Simply outputting to a log file can be a good strategy for operators who are still stuck in the “do it by hand” mindset, but we can do better! Our main goal here should be to collect logs from all our servers into a central, searchable location. One such way to accomplish this is by using a product such as ELK, Fluentd, or Graylog. These tools offer more than just log aggregation; they offer ways to filter, sort, search, and alert based on the contents of the logs. However, by relying on log files, we’re also relying on the stability of the individual servers. Obtaining logs in disaster scenarios is generally more difficult but also far more important, so let’s improve on that.
Apache Flume is a project for collecting and aggregating large volumes of log events in a distributed computing environment. This is very useful in cluster scenarios such as running dozens or hundreds of Apache Hadoop or Apache Spark nodes for example. Individual nodes can pass along log events to a Flume agent, and each agent is responsible for reliably delivering the log events elsewhere. Combined with the Flume appender, this can be easily utilized in a distributed environment to collect all log events to a central log aggregator. Said aggregator may be something complex like Logstash or Graylog, or perhaps it may be something simple like a single master log file.

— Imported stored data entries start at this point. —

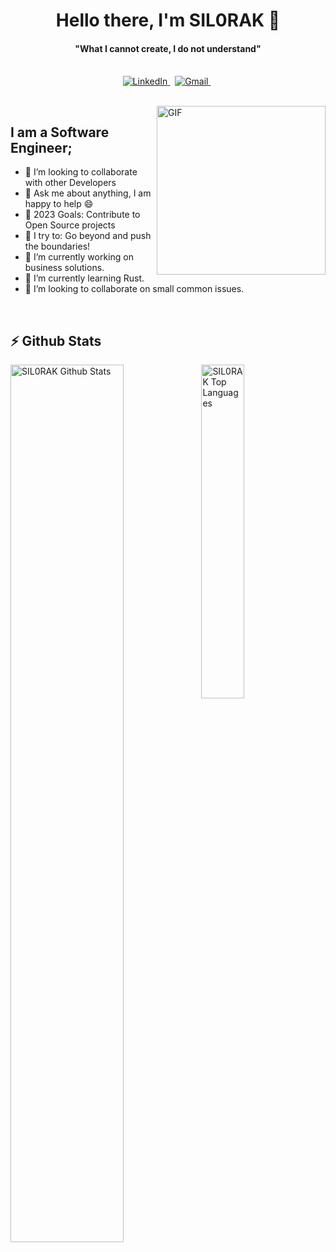 
<h1 align="center"><b>Hello there, I'm SIL0RAK 👋</b></h1>
<h4 align="center"><b>"What I cannot create, I do not understand"</b></h4>

<p align="center">
    <br>
    <a href="https://www.linkedin.com/in/karolis-krušinskas-11070496/">
        <img src="https://img.shields.io/badge/linkedin-%230077B5.svg?&style=for-the-badge&logo=linkedin&logoColor=white" alt="LinkedIn" />
    </a>&nbsp;
    <a href="mailto:karolis.krusinskas@gmail.com">
        <img src="https://img.shields.io/badge/gmail-%23D14836.svg?&style=for-the-badge&logo=gmail&logoColor=white" alt="Gmail"/>
    </a>&nbsp;
</p>

<br>

<img align="right" height="270px" alt="GIF" src="https://i.pinimg.com/originals/e4/26/70/e426702edf874b181aced1e2fa5c6cde.gif" />

## I am a Software Engineer;
- 👯 I’m looking to collaborate with other Developers
- 💬 Ask me about anything, I am happy to help :smile:
- 🥅 2023 Goals: Contribute to Open Source projects
- 🧗 I try to: Go beyond and push the boundaries!
- 🔭 I’m currently working on business solutions.
- 🌱 I’m currently learning Rust.
- 👯 I’m looking to collaborate on small common issues.

<br>

## ⚡ Github Stats

<img
    alt="SIL0RAK Github Stats" 
    align="left"
    width="60%"
    src="https://github-readme-stats.sumanth-talluri.vercel.app/api?username=SIL0RAK&show_icons=true&title_color=fff&icon_color=79ff97&text_color=efefef&bg_color=24292e"
/>

<img 
    alt="SIL0RAK Top Languages"
    width="37%"
    src="https://github-readme-stats.vercel.app/api/top-langs/?username=SIL0RAK&theme=tokyonight"
/>
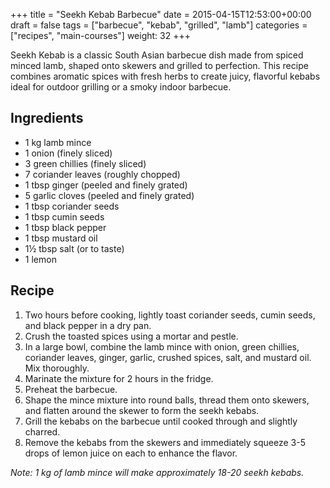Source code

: +++
title = "Seekh Kebab Barbecue"
date = 2015-04-15T12:53:00+00:00
draft = false
tags = ["barbecue", "kebab", "grilled", "lamb"]
categories = ["recipes", "main-courses"]
weight: 32
+++

Seekh Kebab is a classic South Asian barbecue dish made from spiced minced lamb, shaped onto skewers and grilled to perfection. This recipe combines aromatic spices with fresh herbs to create juicy, flavorful kebabs ideal for outdoor grilling or a smoky indoor barbecue.

## Ingredients

- 1 kg lamb mince  
- 1 onion (finely sliced)  
- 3 green chillies (finely sliced)  
- 7 coriander leaves (roughly chopped)  
- 1 tbsp ginger (peeled and finely grated)  
- 5 garlic cloves (peeled and finely grated)  
- 1 tbsp coriander seeds  
- 1 tbsp cumin seeds  
- 1 tbsp black pepper  
- 1 tbsp mustard oil  
- 1½ tbsp salt (or to taste)  
- 1 lemon  

## Recipe

1. Two hours before cooking, lightly toast coriander seeds, cumin seeds, and black pepper in a dry pan.  
2. Crush the toasted spices using a mortar and pestle.  
3. In a large bowl, combine the lamb mince with onion, green chillies, coriander leaves, ginger, garlic, crushed spices, salt, and mustard oil. Mix thoroughly.  
4. Marinate the mixture for 2 hours in the fridge.  
5. Preheat the barbecue.  
6. Shape the mince mixture into round balls, thread them onto skewers, and flatten around the skewer to form the seekh kebabs.  
7. Grill the kebabs on the barbecue until cooked through and slightly charred.  
8. Remove the kebabs from the skewers and immediately squeeze 3-5 drops of lemon juice on each to enhance the flavor.  

*Note: 1 kg of lamb mince will make approximately 18-20 seekh kebabs.*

Now that we have our logs all in one place, we can really step up the operations game. We can set up alerts based on log level thresholds, number of messages, frequency of messages, and triggers based on any metadata contained within. If we want to get really fancy, we can train some machine learning models via Spark or Apache Mahout combined with any other exported metrics data to attempt to predict failure of our services. Such a technique could also be used for all sorts of observability of clusters and microservices. Combined with scripts to automatically scale or restart services, operations can become more proactive in maintaining their systems.
There are dozens more frameworks, libraries, and tools that could be covered here. Logging is something all developers do whether they’re using the proper tools or not, so it’s a great idea to get familiar with the tools and concepts in order to improve the metadata being created by applications. Developers should work closely with operators (devops) in order to find a good balance of logging verbosity and observability. Managing logs is a complex topic that many people tend to overlook, but having a good logging architecture in place can help save the day during a production issue. As a final note, to those using the Java Platform, Apache Log4j 2 is the premier logging library for Java, Scala, Groovy, Kotlin, and any other JVM language. It is common for logging to add noticeable overhead to applications, and the typical solution is to simply disable logging, but this removes all the advantages to logging in the first place! Instead, take a look at the numbers and see how Log4j can be used with very minimal overhead, even in high frequency trading applications.